Giorno della Memoria, Gandola (FI): "Tutti vedano per ricordare quell'inferno"

Approfittando di qualche giorno di riposo durante le festività natalizie ho avuto l’occasione di recarmi a Cracovia e visitare i campi di concentramento di Auschwitz-Birkenau, poco distanti. Un viaggio intenso e doloroso, oltremodo necessario per assumere con ancor più vigore la consapevolezza dell'atrocità dell'olocausto e di quanto fu mostruoso lo sterminio compiuto a danno di tanti milioni di ebrei, omosessuali, disabili, zingari e indifesi. Un viaggio che non può non lasciare un segno indelebile nell’anima di ogni uomo.

Esordisce così Paolo Gandola, capogruppo di Forza Italia presso il Comune di Campi Bisenzio, che proprio nell'occasione della giornata della memoria ha deciso di inviare un proprio personale ricordo e contributo.

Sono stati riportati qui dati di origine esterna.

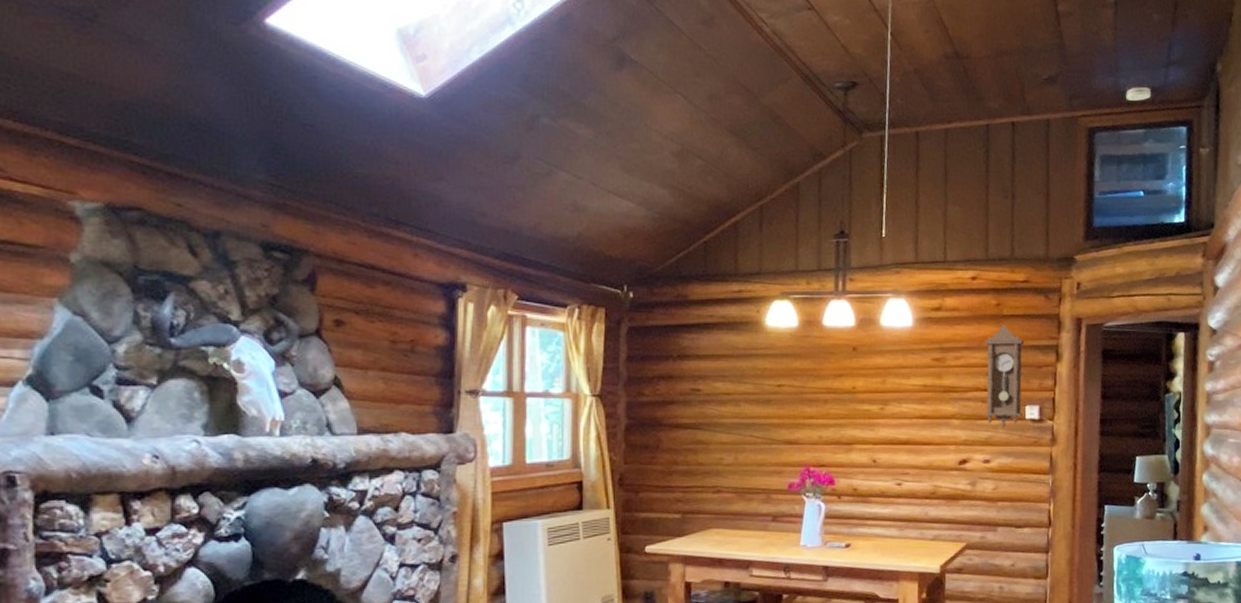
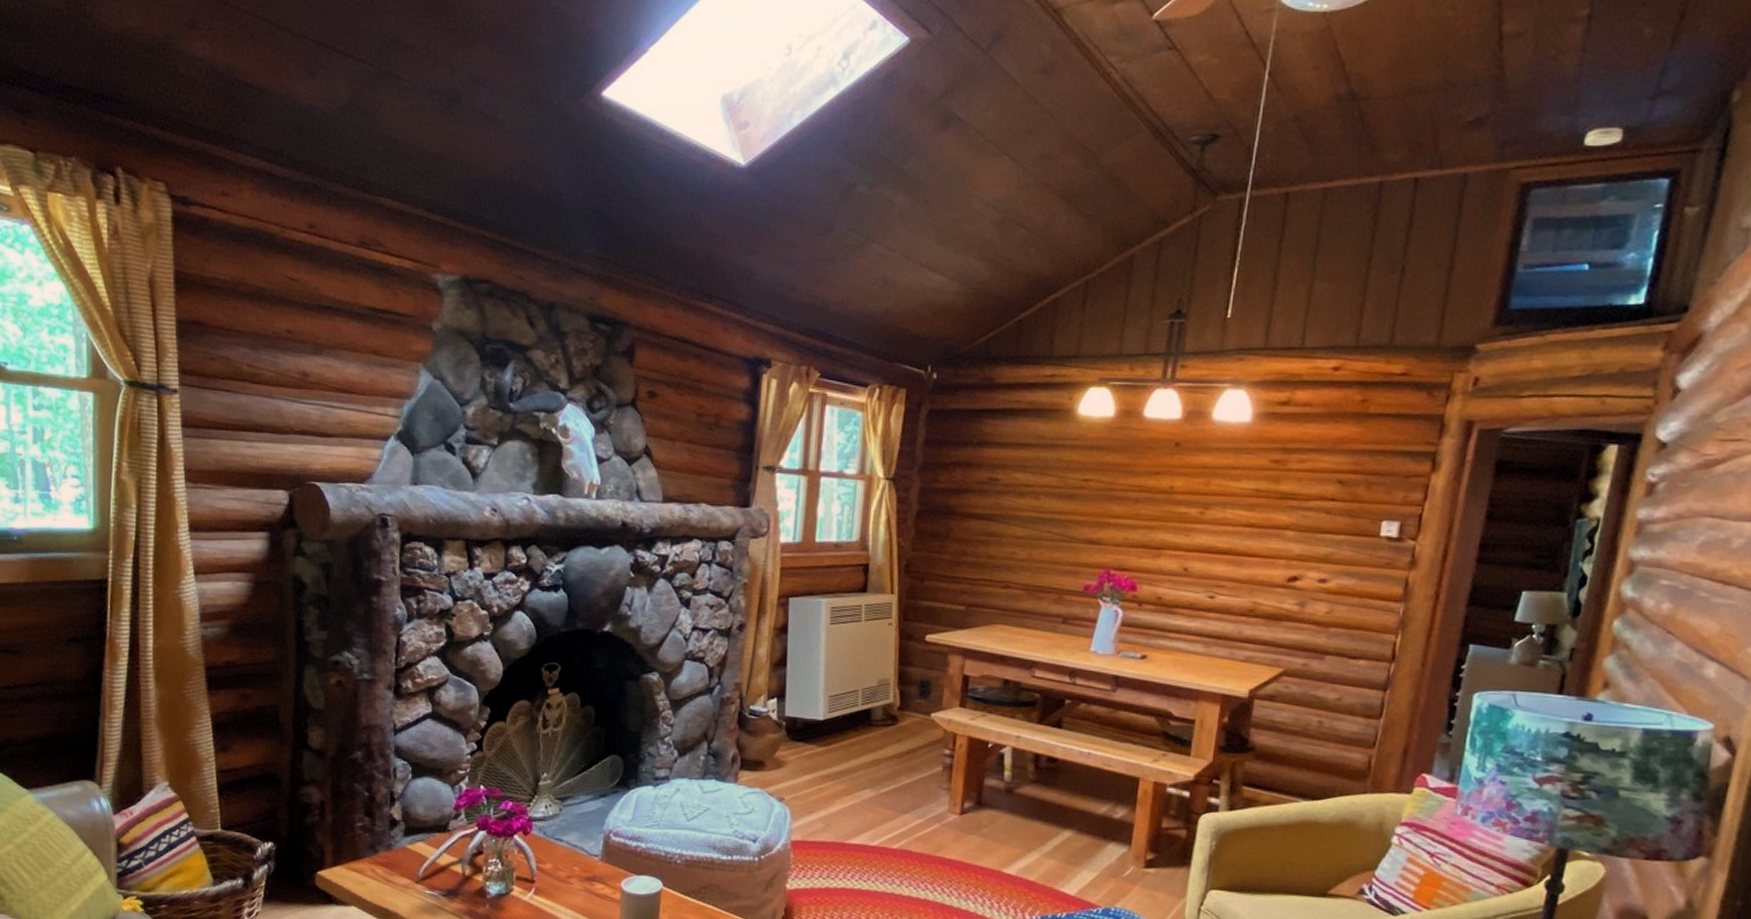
pendulum clock: present [984,324,1025,428] -> none [1327,424,1393,545]

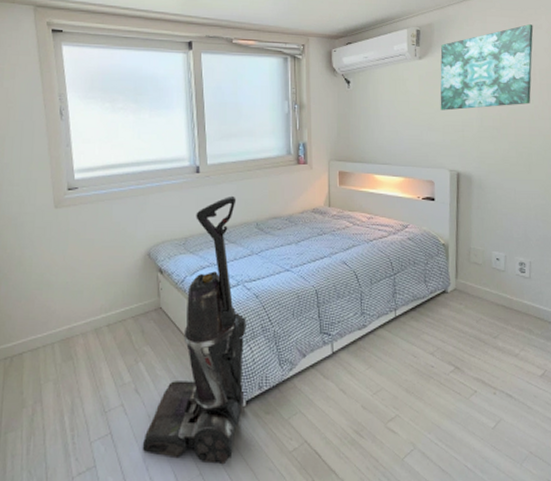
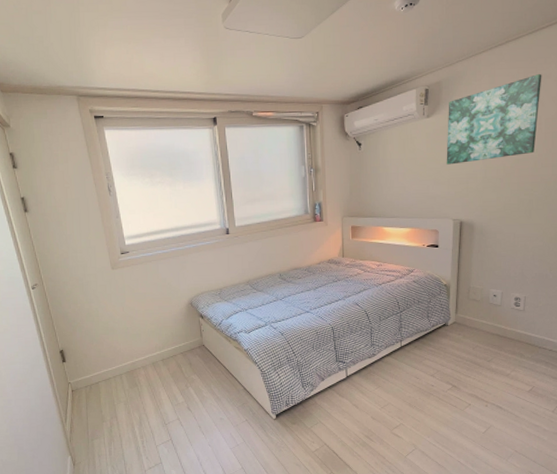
vacuum cleaner: present [142,195,246,465] -> none [196,252,276,462]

Visitando il campo si percorrono le strade battute da carnefici e aguzzini, si comprende la scientificità di quei luoghi della morte, organizzati nei minimi dettagli. Visitando i blocchi non possono non ritornare alla mente le scene viste in decine di film sulla shoah, le urla, gli strepiti strazianti di persone depredate di ogni bene e, soprattutto, della loro dignità umana. I forni crematori e poi le pile di oggetti della quotidianità considerati inutili al riuso, come scarpe e occhiali, sono altresì l'immagine plastica di un lavoro di selezione dal carattere inumano. Si ascoltano le parole e si associano le immagini. Si vede l’orrore della perversa ideologia nazista.

"Qui un tempo si viveva l'inferno" ci ha detto la guida, e il nostro dovere è visitare questo inferno creato da esseri umani, per renderci conto di come la follia possa prendere il sopravvento e condizionare il destino di milioni di persone. Per rendersi conto di quanto sia immano l'orrore che l'umanità ha potuto toccare. Un orrore che non si può dimenticare ne oggi ne mai”.

Sono trascorsi ormai più di settant’anni dalla fine del secondo conflitto mondiale e ricordare le vittime dell’olocausto resta ancora un’esigenza di fondamentale importanza, continua Gandola. Trasmettere alle future generazioni in tutta la sua mostruosità il ricordo di quanto accaduto è l’unico modo per preservare la memoria delle vittime ed evitare che l’inarrestabile trascorrere del tempo cancelli o attenui nella mente umana l’atrocità degli eventi passati. Per questo, ringrazio l'amministrazione e le associazioni del territorio campigiano che oggi e nei giorni scorsi, con tante iniziative, hanno permesso di ricordare questi eventi – conclude il capogruppo.